Puis, après avoir encore réfléchi sur toutes ces choses et fait diverses questions qui n'amenèrent aucun éclaircissement nouveau:

—Mes amis, dit-il, lorsque nous amenâmes ici ce mort en travers de son cheval, nous vous laissâmes la mallette, sans songer à autre chose qu'à nous débarrasser la vue et nous laver les mains de tout ce qui avait appartenu à notre ennemi. Cependant, nous avisant, le lendemain, qu'il se pouvait trouver dans cette valise des papiers intéressants pour nous, nous vous les fîmes réclamer, et vous répondîtes à Adamas qu'il ne s'y était rien trouvé qu'un habillement de rechange, un peu de linge et aucun papier ou parchemin.

—C'est la vérité, monsieur, répondit la jardinière, et nous pouvons vous montrer la mallette encore pleine, et telle qu'elle nous a été remise.

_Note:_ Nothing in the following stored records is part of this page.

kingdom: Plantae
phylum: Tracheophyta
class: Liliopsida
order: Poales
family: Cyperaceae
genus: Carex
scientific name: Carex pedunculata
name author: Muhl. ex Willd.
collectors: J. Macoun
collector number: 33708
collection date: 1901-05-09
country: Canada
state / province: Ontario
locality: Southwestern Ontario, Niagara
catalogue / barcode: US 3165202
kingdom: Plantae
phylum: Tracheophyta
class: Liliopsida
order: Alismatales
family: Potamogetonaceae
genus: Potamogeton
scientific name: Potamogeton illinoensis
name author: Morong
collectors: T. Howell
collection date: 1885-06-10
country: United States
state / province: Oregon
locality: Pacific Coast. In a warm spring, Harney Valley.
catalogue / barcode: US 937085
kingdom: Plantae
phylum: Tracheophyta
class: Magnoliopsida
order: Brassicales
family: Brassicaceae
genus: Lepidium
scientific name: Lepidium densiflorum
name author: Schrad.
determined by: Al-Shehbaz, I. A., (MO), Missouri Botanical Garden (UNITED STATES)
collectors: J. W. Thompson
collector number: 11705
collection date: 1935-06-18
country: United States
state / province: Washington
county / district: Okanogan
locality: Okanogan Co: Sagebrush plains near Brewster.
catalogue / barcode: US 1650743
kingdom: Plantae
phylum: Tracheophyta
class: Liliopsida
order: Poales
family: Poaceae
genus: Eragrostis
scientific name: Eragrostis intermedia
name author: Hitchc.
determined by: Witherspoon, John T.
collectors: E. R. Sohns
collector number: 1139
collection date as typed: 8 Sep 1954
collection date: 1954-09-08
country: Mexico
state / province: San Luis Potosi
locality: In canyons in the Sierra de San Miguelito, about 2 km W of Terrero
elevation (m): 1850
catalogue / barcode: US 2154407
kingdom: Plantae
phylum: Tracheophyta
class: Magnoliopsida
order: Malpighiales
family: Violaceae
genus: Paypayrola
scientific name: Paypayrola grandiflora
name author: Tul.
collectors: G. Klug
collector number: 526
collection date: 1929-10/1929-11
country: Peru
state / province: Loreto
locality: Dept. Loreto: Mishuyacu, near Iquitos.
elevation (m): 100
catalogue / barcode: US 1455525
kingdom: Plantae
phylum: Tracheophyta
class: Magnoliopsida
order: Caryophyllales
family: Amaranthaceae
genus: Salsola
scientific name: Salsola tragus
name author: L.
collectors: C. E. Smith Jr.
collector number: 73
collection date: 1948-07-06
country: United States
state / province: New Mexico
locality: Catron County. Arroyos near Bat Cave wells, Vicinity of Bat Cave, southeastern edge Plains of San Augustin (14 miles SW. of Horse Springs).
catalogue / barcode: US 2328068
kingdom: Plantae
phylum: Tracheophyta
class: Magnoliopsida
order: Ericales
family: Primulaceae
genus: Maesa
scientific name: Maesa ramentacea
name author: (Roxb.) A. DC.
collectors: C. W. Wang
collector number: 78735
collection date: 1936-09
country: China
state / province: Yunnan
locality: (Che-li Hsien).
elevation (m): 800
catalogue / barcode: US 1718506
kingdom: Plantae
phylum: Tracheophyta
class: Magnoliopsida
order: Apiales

Le voleur ne la vit point sur le pied du lit, où nous l'avions jetée, ou bien il ne voulut pas s'en embarrasser.

Le marquis se la fit apporter, et constata la vérité de l'assertion.

Cependant, en examinant et retournant cet objet, il lui sembla y découvrir une combinaison de poche cachée qui avait échappé aux recherches de ses hôtes, et qu'il fut forcé de découdre pour l'ouvrir.

Là, il trouva quelques papiers qu'il emporta, après avoir dédommagé la jardinière et l'invalide de la perte qu'ils avaient faite, et leur avoir recommandé le silence jusqu'à nouvel ordre.

Il était passé onze heures quand le marquis rentra dans sa grande maison.

Mario ne dormait pas; il jouait aux jonchets avec Lauriane dans le salon, ne voulant pas se coucher sans avoir va rentrer son père.

Lucilio lisait au coin du feu, ne se laissant pas distraire par les rires des enfants, mais se trouvant agréablement bercé dans ses profondes rêveries par cette musique fraîche et charmante, à laquelle son cœur tendre et son oreille mélodique étaient particulièrement sensibles.

Depuis qu'il avait fait le devin en présence de M. le Prince, les enfants l'appelaient M. l'astrologue, et le taquinaient en paroles pour le faire sourire. L'aimable savant souriait tant qu'on voulait, sans se déranger de son travail d'esprit, la bienveillance de son caractère et la douceur de ses instincts demeurant, pour ainsi dire, unies à son corps, et parlant à travers ses beaux yeux italiens, même quand son âme était en voyage dans les sphères célestes.

Adamas, qui malgré son adoration pour son petit comte, s'ennuyait jusqu'à la mélancolie, en l'absence de son divin marquis, errait par l'escalier et le préau, comme une âme en peine, lorsqu'il entendit enfin le trot retentissant de Pimante et de Squilindre, et les plaintes des cailloux du chemin, broyés sous les roues de la monumentale carroche comme des noix sous le pressoir.

—Voilà monsieur qui arrive! s'écria-t-il en ouvrant la porte du salon avec autant de bruit et de joie que si le marquis eût été absent pendant une année et il courut à la cuisine pour en rapporter lui-même une sorte de punch réchauffant, composé de vin et d'aromates, savante et agréable boisson dont il se réservait le secret, et à laquelle il attribuait la bonne mine et la verte santé de son vieux maître.

Le bon Sylvain embrassa son fils, et salua tendrement sa fille, serra la main de son astrologue, but le cordial que lui présentait son bon serviteur, et, ayant ainsi contenté tout son monde, mit ses grandes jambes presque dans le feu, fit placer une petite table ronde à côté de lui, et pria Lucilio de lire des yeux certains papiers qu'il apportait, tandis que Mario les traduirait tout haut de son mieux.

Les papiers étaient écrits en langue espagnole, sous forme de notes rassemblées pour un mémoire et réunies par une courroie. Il n'y avait ni adresse, ni cachet, ni signature.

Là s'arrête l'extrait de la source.